Now this is where this frighteningly massive wall of text gets depressing. My childhood dog named Piper, who we've had since I was in the first grade, has symptoms that might or might not mean that she's nearing the end of her life. These symptoms include high white blood cell count and blood in her stomach. It could be an infection, but the doc thinks it's cancer. Frankly I'm not surprised, that dog is very old; she moved through two houses with us, lived with us during the 2002 Olympics that was happening downtown, she's had a very long life growing up with the family and being there when everything happened. I'd honestly prefer that she passes away knowing that she's a very good dog, one who deserves every bit of love she knows she very much is. I don't want her to not feel like herself and suffer from her discomfort having no clue how much she means to us for the 14 years she'd been in our family.
The thing is, I can't help but feel guilty. I was told to be her favorite person; I walked her the most, fed her the most, we share the same room and sometimes the same bed, and for her entire lifetime too. I heard that pets are very good for children because it helps them develop sympathy for others, and I think maybe, just maybe, Piper helped me become the person I am now, the one who wants to help others and doesn't want to see others get hurt. And yet the last time I saw piper was when I zipped her and our other dog Frodo up in the dog pack-and-play before my family and I was leaving to drop me off at college. I feel like there wan't enough closure and. Did I miss my chance to let her know how much I love her one last time?

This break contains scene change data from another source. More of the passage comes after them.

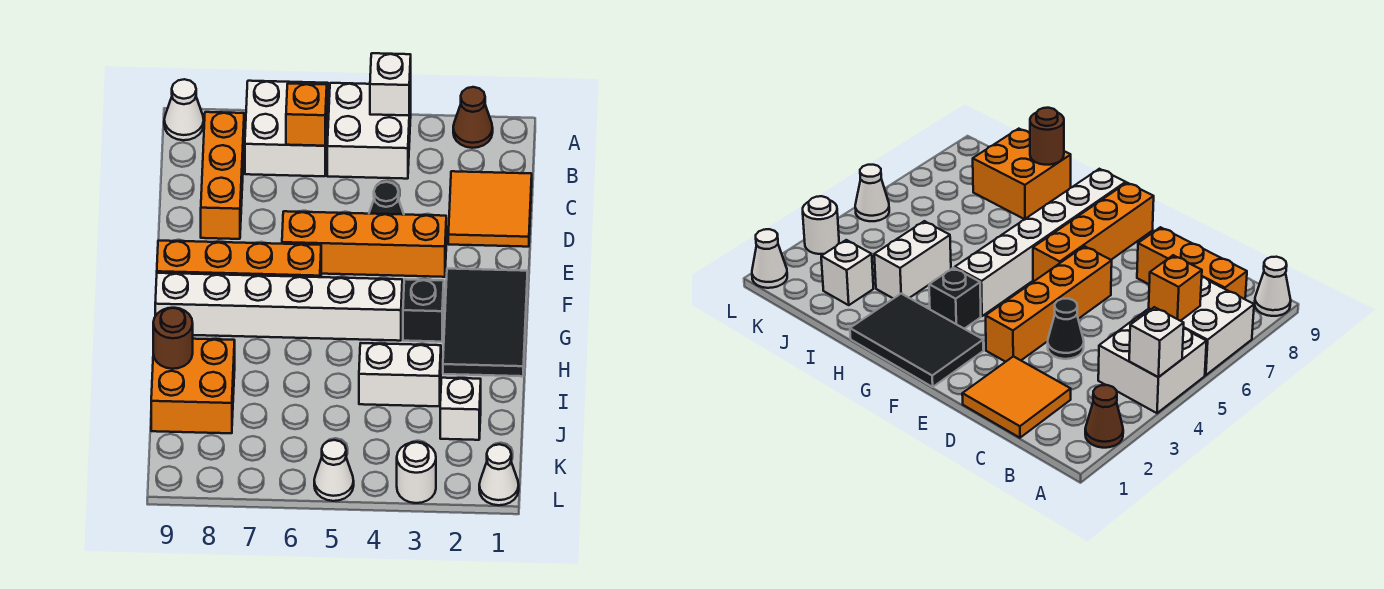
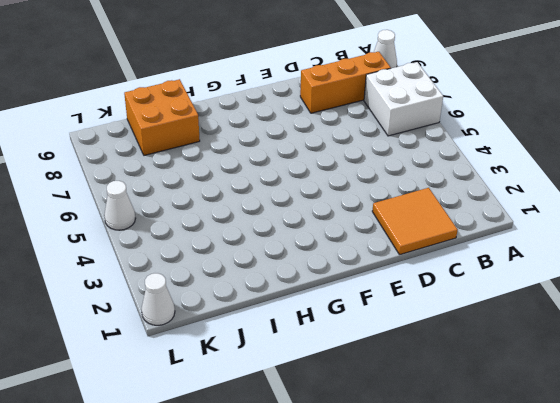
none -> brown 1x1 cone [453,87,493,148]
none -> white 2x2 brick [327,83,411,179]
none -> black 1x1 cone [369,182,404,215]

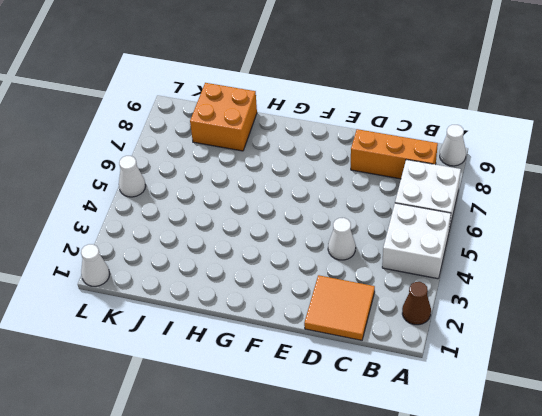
white 1x1 cone [328,218,356,260] -> black 1x1 cone [369,182,404,215]
none -> orange 1x4 brick [282,211,446,277]
none -> black 2x3 tile [443,269,528,376]
none -> orange 1x4 brick [157,241,321,277]

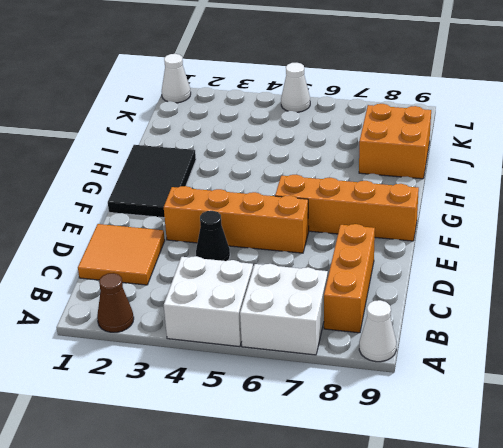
none -> black 1x1 brick [403,279,444,342]
none -> white 1x6 brick [155,273,402,341]
none -> white 1x2 brick [359,343,441,406]

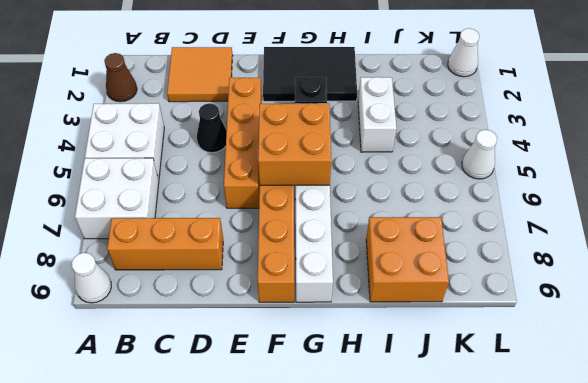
orange 2x2 brick [258,103,331,186] -> none
none -> white 1x1 brick [440,378,481,440]
none -> white 1x1 round brick [397,442,436,503]
none -> white 1x1 brick [370,53,411,116]

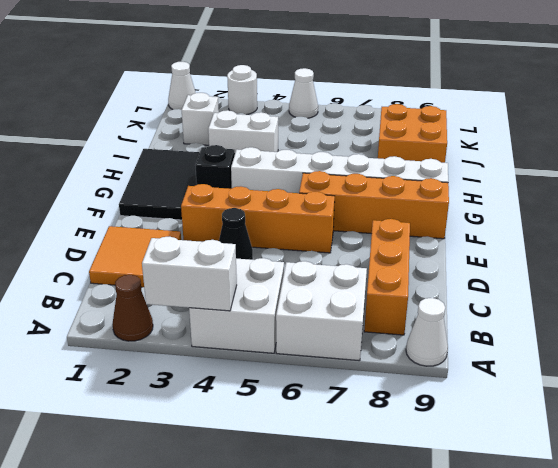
white 1x2 brick [142,237,237,311] -> white 1x1 brick [370,53,411,116]
none -> orange 1x1 brick [286,84,327,146]
none -> brown 1x1 round brick [153,308,193,369]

Having her die while missing me and not knowing how I think of her is something I'd always feel guilty about, and the worst part is there may be nothing I can do about it. I can't just drive 100 miles there out of the blue, I've always had bad luck with timing and I scared it will be another situation. We're taking it one day at a time and we have no clue when she might pass. I should probably plan on coming home and visit sooner rather than later.
FA+

You'll totally make it to Eurofurence if that's your goal. I've contented myself with anthrocon because Europe is a bit expensive. But a lot of people go to Europe just for fun in their lifetime. So it's certainly not unfeasible, if planned as a part larger vacation where you spend a few weeks over there and go to the convention, it would be totally worth it.